_BRIEF_
Can you duplicate, with no changes at all, everything from the very start of the records down to the line containing "- Export results to JSON/CSV formats", including that line?

Stored data entries
★ ★ ★ ★

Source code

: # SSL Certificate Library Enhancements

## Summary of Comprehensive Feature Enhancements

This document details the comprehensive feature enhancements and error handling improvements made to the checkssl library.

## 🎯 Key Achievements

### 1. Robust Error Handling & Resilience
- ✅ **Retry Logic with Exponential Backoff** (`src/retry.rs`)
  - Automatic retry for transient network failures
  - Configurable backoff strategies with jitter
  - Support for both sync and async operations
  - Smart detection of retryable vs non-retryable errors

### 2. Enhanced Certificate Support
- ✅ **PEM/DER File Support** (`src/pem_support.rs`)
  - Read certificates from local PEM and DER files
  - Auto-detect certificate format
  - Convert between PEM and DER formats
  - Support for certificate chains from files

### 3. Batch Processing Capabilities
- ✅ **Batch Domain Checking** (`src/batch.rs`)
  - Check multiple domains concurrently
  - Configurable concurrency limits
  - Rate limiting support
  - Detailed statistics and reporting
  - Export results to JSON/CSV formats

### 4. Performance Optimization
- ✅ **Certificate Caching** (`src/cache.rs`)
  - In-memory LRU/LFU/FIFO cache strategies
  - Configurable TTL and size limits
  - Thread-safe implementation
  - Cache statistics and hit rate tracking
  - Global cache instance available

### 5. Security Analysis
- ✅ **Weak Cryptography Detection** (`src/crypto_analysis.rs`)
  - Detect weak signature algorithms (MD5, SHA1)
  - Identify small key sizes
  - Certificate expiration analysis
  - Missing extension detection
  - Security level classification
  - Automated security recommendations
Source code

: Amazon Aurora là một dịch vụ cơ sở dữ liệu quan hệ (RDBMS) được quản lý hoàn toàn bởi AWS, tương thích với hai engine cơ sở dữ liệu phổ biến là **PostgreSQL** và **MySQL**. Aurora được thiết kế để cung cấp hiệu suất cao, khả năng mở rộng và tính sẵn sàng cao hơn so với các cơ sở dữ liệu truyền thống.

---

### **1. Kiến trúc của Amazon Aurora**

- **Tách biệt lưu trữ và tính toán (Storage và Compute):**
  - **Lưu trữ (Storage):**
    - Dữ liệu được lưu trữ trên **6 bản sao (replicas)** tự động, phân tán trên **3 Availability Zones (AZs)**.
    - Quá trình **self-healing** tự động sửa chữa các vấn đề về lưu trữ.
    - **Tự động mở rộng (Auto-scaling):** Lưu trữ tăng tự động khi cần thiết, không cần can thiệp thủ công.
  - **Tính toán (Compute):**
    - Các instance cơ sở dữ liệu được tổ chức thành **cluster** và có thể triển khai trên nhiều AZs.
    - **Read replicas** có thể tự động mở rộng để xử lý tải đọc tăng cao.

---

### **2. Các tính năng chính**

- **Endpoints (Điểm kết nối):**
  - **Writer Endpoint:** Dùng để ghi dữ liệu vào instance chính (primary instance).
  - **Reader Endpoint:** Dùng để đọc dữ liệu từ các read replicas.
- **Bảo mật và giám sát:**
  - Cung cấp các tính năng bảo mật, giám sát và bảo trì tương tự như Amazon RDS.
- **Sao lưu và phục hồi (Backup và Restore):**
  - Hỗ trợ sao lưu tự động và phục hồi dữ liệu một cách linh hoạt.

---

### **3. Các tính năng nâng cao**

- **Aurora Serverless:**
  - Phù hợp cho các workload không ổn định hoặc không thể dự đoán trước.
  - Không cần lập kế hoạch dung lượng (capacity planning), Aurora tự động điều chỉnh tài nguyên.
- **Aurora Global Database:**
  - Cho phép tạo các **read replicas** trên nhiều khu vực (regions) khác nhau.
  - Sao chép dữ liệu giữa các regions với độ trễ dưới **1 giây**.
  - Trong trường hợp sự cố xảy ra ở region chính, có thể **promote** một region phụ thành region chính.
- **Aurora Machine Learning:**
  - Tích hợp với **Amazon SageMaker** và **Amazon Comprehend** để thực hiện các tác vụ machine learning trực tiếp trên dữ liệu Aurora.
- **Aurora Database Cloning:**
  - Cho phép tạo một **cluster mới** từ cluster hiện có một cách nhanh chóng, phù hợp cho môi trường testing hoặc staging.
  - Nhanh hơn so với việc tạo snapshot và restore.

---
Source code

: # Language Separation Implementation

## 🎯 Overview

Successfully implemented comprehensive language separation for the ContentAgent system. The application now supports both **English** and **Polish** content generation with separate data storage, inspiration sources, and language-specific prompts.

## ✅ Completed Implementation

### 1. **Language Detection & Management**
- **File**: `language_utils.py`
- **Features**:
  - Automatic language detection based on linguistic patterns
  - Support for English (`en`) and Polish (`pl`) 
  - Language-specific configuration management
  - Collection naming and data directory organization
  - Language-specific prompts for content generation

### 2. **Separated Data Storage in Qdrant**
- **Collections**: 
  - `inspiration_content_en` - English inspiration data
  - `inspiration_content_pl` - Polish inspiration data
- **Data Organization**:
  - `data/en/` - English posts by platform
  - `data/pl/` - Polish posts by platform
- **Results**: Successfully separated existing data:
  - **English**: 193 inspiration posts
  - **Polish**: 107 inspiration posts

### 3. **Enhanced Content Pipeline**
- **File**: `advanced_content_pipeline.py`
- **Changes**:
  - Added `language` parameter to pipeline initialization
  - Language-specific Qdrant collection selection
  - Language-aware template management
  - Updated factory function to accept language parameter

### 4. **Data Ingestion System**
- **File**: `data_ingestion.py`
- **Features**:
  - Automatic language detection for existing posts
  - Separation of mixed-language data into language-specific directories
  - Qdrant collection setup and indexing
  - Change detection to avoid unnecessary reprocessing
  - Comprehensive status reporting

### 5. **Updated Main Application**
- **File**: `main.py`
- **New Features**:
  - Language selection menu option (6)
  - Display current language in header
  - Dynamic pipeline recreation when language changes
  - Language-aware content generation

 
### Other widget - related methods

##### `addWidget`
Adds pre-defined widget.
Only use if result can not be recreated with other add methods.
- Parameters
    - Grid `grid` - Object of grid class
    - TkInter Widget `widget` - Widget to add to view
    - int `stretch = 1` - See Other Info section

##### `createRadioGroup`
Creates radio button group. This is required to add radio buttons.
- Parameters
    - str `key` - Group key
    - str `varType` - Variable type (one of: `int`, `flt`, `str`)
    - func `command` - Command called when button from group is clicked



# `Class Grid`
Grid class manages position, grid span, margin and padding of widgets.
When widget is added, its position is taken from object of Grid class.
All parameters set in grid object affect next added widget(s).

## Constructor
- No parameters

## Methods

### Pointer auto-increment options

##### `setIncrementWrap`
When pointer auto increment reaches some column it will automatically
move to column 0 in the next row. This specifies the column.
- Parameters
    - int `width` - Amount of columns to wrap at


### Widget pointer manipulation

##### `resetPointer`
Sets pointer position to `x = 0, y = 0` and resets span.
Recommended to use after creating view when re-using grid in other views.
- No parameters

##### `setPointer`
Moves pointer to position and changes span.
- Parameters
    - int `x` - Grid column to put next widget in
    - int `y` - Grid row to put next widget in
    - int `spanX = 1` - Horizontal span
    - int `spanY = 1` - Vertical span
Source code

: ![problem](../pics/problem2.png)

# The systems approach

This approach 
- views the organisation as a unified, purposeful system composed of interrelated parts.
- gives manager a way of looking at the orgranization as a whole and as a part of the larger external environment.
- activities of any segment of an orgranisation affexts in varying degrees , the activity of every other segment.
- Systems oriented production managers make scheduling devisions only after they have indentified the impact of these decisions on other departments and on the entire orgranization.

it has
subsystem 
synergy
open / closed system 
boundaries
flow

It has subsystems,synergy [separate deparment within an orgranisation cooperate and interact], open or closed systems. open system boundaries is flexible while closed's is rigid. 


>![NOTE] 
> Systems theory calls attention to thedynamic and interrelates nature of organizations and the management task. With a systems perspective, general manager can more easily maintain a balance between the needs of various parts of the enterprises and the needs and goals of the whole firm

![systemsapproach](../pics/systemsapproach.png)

★ ★ ★ ★

_EXERCISE SOLUTION_
Source code

: # SSL Certificate Library Enhancements

## Summary of Comprehensive Feature Enhancements

This document details the comprehensive feature enhancements and error handling improvements made to the checkssl library.

## 🎯 Key Achievements

### 1. Robust Error Handling & Resilience
- ✅ **Retry Logic with Exponential Backoff** (`src/retry.rs`)
  - Automatic retry for transient network failures
  - Configurable backoff strategies with jitter
  - Support for both sync and async operations
  - Smart detection of retryable vs non-retryable errors

### 2. Enhanced Certificate Support
- ✅ **PEM/DER File Support** (`src/pem_support.rs`)
  - Read certificates from local PEM and DER files
  - Auto-detect certificate format
  - Convert between PEM and DER formats
  - Support for certificate chains from files

### 3. Batch Processing Capabilities
- ✅ **Batch Domain Checking** (`src/batch.rs`)
  - Check multiple domains concurrently
  - Configurable concurrency limits
  - Rate limiting support
  - Detailed statistics and reporting
  - Export results to JSON/CSV formats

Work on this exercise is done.